In a pure technical sense, Fastmail is not particularly extroardinary. They run mail servers with decent uptime, have a fancy webmail client with a calendar sort of like gmail, etc. I like that there are humans at the other end. I've emailed the devs with issues and gotten answered, support tickets for routine probs also get answered (not by engineers but still by humans), etc. So, I think it is worth it since I'm unwilling to use gmail/whatever and I'm not well enough organized to self-host something as critical as email. That said, I could probably survive using mxroute which is a lot cheaper.

[–] Truscape@lemmy.blahaj.zone 1 points 1 week ago (1 children)

I guess one way to narrow it down would be "reoccurring payments for digital services", since that is much clearer.

I guess that makes sense for what Fastmail's trying to achieve. Sounds like it could be a good option for others trying to migrate from "free" webmail providers that I'll recommend in the future! :)

Thanks for your quick reply btw.

[–] solrize@lemmy.ml 2 points 1 week ago* (last edited 1 week ago)
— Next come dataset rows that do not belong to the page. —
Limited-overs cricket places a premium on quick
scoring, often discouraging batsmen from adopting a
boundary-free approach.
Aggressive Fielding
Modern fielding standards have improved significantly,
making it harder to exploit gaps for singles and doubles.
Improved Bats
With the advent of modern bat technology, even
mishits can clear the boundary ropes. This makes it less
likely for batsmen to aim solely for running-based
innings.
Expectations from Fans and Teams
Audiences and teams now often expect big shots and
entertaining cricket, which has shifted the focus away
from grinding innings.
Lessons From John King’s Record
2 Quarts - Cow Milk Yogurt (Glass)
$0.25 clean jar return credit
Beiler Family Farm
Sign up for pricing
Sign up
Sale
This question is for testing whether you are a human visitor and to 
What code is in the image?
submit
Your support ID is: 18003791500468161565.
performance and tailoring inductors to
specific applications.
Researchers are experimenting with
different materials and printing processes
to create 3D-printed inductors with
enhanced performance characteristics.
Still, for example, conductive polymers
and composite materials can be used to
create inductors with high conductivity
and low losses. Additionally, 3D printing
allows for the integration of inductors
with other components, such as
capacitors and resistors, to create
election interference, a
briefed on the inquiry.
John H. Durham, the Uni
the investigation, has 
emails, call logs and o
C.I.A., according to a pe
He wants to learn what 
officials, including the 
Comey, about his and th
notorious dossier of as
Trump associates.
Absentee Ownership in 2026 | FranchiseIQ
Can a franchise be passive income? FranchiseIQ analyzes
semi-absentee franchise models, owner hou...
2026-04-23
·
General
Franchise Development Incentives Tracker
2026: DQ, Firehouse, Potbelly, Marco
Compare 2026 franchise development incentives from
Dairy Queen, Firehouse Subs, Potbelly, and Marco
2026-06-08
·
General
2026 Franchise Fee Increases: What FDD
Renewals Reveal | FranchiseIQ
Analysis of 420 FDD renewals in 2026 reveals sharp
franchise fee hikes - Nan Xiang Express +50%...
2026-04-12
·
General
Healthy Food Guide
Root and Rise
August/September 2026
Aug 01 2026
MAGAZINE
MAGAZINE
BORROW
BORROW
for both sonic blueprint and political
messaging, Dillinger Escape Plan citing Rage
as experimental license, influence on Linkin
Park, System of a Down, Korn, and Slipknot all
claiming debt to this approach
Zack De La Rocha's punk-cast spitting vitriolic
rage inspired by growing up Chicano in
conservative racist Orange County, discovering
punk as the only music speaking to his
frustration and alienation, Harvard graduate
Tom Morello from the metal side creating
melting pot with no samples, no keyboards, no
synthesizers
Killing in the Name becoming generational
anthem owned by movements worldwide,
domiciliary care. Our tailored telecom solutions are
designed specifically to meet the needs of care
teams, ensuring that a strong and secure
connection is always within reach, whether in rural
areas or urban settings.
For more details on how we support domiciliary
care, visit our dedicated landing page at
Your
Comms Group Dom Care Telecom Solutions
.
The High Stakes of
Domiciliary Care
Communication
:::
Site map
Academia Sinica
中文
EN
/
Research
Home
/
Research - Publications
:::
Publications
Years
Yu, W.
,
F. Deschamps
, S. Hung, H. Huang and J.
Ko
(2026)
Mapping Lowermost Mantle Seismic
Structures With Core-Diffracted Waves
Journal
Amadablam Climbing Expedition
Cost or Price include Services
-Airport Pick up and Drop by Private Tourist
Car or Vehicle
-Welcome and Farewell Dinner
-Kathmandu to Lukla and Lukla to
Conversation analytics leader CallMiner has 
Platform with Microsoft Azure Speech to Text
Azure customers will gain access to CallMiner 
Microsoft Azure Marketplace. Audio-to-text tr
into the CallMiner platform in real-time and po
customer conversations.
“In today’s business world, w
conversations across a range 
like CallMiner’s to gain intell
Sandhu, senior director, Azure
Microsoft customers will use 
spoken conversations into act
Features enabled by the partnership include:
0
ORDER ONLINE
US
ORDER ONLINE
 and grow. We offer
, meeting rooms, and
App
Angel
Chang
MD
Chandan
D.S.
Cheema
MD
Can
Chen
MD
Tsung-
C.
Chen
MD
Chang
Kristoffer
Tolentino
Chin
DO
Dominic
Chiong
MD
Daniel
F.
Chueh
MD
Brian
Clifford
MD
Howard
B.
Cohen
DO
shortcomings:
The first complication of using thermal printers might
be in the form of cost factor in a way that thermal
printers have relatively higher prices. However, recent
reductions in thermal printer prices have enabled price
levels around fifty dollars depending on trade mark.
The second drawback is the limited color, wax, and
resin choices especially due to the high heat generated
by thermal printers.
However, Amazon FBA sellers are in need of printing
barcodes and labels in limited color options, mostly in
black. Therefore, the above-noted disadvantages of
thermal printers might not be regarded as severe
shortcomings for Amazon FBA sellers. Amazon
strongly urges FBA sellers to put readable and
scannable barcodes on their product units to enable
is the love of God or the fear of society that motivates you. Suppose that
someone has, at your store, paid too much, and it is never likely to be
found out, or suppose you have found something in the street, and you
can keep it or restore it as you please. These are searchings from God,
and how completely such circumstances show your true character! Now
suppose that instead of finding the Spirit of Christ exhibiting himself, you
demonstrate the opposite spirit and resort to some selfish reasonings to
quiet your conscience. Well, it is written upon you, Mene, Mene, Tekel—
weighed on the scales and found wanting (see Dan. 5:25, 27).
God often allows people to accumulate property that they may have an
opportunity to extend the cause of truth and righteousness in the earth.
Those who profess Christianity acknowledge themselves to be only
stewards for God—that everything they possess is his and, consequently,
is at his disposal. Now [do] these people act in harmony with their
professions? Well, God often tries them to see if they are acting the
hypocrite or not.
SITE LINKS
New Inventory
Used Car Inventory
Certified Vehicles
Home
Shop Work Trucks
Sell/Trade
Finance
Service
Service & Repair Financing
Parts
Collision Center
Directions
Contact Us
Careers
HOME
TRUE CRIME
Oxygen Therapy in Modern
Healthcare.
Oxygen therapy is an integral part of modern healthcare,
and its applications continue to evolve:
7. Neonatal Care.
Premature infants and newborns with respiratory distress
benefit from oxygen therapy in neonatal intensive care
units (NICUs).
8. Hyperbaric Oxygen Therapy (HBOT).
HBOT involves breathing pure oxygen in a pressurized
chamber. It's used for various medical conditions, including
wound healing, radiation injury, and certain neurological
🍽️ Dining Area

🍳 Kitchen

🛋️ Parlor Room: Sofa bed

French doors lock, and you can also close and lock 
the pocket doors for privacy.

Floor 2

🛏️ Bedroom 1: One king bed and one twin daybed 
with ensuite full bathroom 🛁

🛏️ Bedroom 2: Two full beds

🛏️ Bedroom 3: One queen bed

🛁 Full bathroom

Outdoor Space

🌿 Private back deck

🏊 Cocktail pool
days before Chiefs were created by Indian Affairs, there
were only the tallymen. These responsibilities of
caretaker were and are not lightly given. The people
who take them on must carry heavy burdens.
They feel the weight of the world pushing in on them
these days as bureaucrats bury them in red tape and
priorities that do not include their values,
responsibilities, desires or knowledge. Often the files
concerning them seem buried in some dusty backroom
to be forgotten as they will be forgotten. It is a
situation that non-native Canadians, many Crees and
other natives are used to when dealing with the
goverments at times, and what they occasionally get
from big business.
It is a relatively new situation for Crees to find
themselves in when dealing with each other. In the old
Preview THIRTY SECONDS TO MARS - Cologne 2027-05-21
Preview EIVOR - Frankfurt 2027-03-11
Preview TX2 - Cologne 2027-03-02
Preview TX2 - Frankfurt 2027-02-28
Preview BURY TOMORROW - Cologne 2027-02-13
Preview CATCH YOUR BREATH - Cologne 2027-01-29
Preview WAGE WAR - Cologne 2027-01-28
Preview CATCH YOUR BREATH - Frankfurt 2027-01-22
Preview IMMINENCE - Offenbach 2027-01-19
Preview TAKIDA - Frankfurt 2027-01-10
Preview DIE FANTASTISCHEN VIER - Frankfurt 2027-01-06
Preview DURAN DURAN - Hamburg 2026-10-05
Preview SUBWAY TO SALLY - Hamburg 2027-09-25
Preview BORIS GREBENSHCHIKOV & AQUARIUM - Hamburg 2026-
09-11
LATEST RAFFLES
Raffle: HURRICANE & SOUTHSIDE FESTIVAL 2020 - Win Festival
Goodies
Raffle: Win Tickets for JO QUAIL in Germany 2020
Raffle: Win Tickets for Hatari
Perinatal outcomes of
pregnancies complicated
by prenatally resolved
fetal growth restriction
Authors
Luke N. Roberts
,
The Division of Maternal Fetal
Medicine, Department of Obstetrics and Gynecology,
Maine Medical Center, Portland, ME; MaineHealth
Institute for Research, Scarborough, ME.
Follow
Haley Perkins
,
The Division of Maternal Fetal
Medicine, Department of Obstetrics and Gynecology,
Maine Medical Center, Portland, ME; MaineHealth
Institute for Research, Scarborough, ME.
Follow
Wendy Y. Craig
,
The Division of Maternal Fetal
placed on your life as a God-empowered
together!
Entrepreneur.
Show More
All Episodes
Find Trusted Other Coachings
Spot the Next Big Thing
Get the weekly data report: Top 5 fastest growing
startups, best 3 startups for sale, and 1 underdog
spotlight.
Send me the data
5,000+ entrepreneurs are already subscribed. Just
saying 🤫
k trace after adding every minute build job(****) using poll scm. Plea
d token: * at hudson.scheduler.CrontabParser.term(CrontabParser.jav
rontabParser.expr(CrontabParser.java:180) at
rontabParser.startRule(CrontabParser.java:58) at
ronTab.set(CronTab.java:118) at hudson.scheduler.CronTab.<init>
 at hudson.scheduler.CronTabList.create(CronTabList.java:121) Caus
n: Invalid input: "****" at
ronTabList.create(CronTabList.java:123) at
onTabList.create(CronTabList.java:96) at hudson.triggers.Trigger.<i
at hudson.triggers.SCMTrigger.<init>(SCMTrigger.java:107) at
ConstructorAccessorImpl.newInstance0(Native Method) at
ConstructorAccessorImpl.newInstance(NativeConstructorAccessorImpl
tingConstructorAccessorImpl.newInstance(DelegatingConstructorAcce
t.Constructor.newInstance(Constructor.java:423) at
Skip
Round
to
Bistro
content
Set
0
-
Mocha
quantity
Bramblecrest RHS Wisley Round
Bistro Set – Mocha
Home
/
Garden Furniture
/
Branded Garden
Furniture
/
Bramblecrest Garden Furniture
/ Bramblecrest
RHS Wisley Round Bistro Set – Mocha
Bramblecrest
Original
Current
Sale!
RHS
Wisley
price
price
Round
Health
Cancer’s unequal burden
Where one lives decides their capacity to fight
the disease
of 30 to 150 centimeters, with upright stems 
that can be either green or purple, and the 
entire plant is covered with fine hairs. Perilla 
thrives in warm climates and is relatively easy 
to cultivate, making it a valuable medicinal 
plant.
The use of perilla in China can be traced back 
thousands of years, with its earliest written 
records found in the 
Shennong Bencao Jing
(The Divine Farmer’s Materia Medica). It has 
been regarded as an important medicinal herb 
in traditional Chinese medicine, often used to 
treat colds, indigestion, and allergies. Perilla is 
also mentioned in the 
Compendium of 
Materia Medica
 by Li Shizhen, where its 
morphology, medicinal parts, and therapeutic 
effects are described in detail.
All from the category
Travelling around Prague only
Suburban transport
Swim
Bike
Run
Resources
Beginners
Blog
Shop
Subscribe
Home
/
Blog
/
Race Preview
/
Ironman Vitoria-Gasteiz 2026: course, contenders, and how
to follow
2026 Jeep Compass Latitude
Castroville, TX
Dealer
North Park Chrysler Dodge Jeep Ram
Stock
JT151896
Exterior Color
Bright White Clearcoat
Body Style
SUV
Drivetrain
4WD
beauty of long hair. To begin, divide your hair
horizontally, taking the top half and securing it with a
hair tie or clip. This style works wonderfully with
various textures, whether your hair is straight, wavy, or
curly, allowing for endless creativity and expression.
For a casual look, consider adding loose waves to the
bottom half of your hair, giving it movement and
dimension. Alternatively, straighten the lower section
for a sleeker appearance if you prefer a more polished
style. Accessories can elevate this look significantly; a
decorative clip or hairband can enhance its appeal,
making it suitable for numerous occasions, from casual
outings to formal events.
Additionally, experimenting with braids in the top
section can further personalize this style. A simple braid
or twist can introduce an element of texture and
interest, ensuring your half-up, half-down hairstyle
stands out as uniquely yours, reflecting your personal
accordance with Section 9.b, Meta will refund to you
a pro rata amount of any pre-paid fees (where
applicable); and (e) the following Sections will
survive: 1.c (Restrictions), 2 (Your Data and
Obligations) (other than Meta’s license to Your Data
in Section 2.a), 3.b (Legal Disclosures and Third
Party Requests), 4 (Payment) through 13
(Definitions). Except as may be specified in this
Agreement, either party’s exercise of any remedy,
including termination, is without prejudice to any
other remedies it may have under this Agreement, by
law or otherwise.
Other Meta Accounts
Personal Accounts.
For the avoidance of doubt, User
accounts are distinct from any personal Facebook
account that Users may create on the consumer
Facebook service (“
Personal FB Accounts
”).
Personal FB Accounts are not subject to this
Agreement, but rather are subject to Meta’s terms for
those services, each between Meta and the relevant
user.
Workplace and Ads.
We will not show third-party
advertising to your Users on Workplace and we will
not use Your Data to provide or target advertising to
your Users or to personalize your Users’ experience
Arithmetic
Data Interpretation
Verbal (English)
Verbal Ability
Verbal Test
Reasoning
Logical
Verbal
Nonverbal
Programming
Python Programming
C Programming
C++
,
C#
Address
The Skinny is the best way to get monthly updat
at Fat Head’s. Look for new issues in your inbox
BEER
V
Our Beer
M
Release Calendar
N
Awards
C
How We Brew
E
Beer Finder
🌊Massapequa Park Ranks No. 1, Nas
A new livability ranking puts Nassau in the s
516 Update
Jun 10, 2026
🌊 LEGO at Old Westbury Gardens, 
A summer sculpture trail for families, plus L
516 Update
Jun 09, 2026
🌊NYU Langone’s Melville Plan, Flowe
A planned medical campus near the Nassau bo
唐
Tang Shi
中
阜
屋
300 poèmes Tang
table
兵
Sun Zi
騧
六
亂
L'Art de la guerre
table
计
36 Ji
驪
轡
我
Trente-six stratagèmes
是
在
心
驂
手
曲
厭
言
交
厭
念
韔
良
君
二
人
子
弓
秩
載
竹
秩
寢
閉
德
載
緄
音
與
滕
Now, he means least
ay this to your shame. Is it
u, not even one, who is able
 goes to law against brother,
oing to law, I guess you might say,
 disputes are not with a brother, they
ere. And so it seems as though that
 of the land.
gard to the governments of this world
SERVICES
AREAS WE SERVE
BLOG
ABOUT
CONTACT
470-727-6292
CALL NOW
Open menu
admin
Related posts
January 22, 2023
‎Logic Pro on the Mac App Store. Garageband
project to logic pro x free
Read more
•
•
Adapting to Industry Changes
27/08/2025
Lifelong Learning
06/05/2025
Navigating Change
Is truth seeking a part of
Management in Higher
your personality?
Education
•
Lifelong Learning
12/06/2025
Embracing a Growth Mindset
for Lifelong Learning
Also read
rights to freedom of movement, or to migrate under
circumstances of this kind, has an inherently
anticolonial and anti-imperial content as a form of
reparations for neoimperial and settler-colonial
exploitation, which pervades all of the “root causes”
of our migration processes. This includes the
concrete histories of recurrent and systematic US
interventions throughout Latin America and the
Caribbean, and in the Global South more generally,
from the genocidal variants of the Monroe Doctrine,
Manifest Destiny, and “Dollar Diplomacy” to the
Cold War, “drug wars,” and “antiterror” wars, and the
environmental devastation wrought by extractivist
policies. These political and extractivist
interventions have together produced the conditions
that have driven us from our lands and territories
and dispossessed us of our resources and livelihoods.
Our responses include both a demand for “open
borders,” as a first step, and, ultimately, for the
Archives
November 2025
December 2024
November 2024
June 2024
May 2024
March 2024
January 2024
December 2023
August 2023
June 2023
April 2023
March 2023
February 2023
Well, maybe you're right, though I had thought of subscriptions (in the sense of magazine subscriptions) as being for products, rather than services. That is, you pay them and in return you get access to a pile of bits that they generate, but the bits you get (video streams or whatever) are the same as what everyone else gets (minor personalization doesn't count). So their business model is that they have a certain blob of data, and they sell access to it in dribs and drabs, and moreover, they charge you monthly whether you use it or not. Services like email are like paying someone else to mow your lawn, not the same.

I haven't generally found that to be worth it, though I'll occasionally make one-off purchases of data, such as books and CD's.